Although very often Amba’s inspiration by the music of Albert Ayler is mentioned (which is there, of course), to me the influence of David S. Ware’s sound is even more obvious. Amba takes on Ware’s spirituality and his fondness of playing a melody here and there, which makes her trio/quartet’s music very accessible, even by free jazz standards. Although by no means traditional, the music’s combination of ecstasy, minimalist repetition and a penchant for drama create an almost incredible dynamic musical entity. “Altar Flowers“, the opener, begins with harsh, torn, massive and wild notes. However, Amba’s lines are also breathy and playful, while Sorey and Thomas segue into a wry, droning gospel sound (you’d pay good money if William Parker had been on bass - that probably would have been icing on the cake). What follows is an interesting tension between Amba’s vibrato-rich sound and the intricate chord voicings that Thomas uses. Sorey’s drumming is so precise, so clear, and so bright that he alone could light up the sonic space. One can imagine what this does in combination with Amba’s saxophone and Thomas’s exploding arpeggios: it’s like a bunch of sparklers burning at all ends. In the first two tracks, Amba, Sorey and Thomas keep these sparkler ends burning in a constant game of readjustment between consonance and dissonance, clustering and purposeful dissolution, especially at the end of “Altar Flowers“, when Amba mercilessly overblows her tenor using polyphonic squeals, only to have it all mound into a very tender piano/drums phase. Flitting tenor section lines combined with spiky guitar notes open “Awaiting Thee“, the 20-minute closing track. Ringing piano chords, condensed tenor screams and chopped chords are the main ingredients for the piece. Matt Hollenberg has a jazz metal background, which he definitely brings in here. The hell that the trio has unleashed in the first track is amplified by Hollenberg’s presence. What actually sounds like an impossibility is an amazing gain in timbres and dynamics, in structure with simultaneous emotionality. A worthy conclusion to a great record.

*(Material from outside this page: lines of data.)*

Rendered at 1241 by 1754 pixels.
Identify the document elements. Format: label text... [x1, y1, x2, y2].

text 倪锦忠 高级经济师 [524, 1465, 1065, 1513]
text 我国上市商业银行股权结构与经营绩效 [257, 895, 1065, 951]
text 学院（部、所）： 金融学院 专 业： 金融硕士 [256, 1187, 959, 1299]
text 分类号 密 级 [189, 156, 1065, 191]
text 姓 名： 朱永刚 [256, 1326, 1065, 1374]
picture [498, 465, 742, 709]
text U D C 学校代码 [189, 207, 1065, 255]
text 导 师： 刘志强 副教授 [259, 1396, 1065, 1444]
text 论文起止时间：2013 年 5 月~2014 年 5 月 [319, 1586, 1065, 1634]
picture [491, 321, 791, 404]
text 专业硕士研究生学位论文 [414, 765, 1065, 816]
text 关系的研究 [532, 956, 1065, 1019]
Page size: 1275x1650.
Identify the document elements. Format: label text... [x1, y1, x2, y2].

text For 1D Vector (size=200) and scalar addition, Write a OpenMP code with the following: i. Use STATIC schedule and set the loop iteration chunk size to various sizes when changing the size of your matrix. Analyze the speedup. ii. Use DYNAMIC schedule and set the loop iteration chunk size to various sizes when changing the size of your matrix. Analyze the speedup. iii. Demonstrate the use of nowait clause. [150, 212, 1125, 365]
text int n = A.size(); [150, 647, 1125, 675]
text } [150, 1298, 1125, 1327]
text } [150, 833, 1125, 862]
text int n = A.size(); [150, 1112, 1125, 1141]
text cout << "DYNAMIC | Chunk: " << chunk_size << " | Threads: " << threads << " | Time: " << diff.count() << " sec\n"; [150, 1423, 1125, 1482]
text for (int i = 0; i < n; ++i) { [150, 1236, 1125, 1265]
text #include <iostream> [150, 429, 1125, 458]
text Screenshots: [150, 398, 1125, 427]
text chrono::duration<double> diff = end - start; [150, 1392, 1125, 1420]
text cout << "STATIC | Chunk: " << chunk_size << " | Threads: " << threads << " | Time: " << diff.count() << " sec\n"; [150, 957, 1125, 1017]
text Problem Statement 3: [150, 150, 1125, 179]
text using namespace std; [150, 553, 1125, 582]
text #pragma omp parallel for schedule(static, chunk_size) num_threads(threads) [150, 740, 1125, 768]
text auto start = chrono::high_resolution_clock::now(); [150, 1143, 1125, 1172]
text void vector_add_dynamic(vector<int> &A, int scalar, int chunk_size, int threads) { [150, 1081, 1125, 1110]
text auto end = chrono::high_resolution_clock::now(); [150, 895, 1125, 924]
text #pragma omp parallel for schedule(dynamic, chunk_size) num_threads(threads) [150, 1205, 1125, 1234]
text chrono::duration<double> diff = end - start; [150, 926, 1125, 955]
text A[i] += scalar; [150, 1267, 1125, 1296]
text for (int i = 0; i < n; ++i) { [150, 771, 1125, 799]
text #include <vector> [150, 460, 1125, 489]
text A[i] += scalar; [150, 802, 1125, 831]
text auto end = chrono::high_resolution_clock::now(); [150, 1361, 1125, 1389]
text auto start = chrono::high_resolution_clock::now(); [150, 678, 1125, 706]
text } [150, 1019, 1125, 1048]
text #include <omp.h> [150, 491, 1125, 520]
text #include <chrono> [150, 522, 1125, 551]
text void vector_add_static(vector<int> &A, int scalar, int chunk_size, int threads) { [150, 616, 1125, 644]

Amba's recorded releases, which have come thick and fast, attest to her talents. Moreover, her collaborators validate her talents. She has recorded with Francisco Mela on Causa Y Efecto (577 Records, 2022), Mela and William Parker on O Life, O Light (577 Records, 2022), and here with pianist Micah Thomas, drummer Tyshawn Sorey, and guitarist Matt Hollenberg.
The nearly 30 minute "Altar—Flower" opens with a conflagration of sound; Amba's tenor blasts forth with an ominous tone, joined by Thomas' roiling piano and the turbulence of Sorey's drums. After Amba ignites the flame here, the intensity never settles, even in the quiet moments. Thomas' piano is free to fly, delivering cascades of energetic notes, which feed back to the saxophone's plaintive wail. Much like John Coltrane's late career escape velocity sound, Amba taps into the same transcendent energy. Ayler's sweet temper and vibrato is mined with the opening of "The Drop And The Sea." The saxophonist, plus Thomas and Sorey then magnify the fervor by nurturing their flame into another conflagration of sound. "Awaiting Thee" adds avant—metal guitarist Matt Hollenberg to the mix. His electricity takes the trio to another level of intensity, pushing all towards a musical event horizon. In other words, Zoh Amba's sound threatens to reach said escape velocity, i.e. transcendence.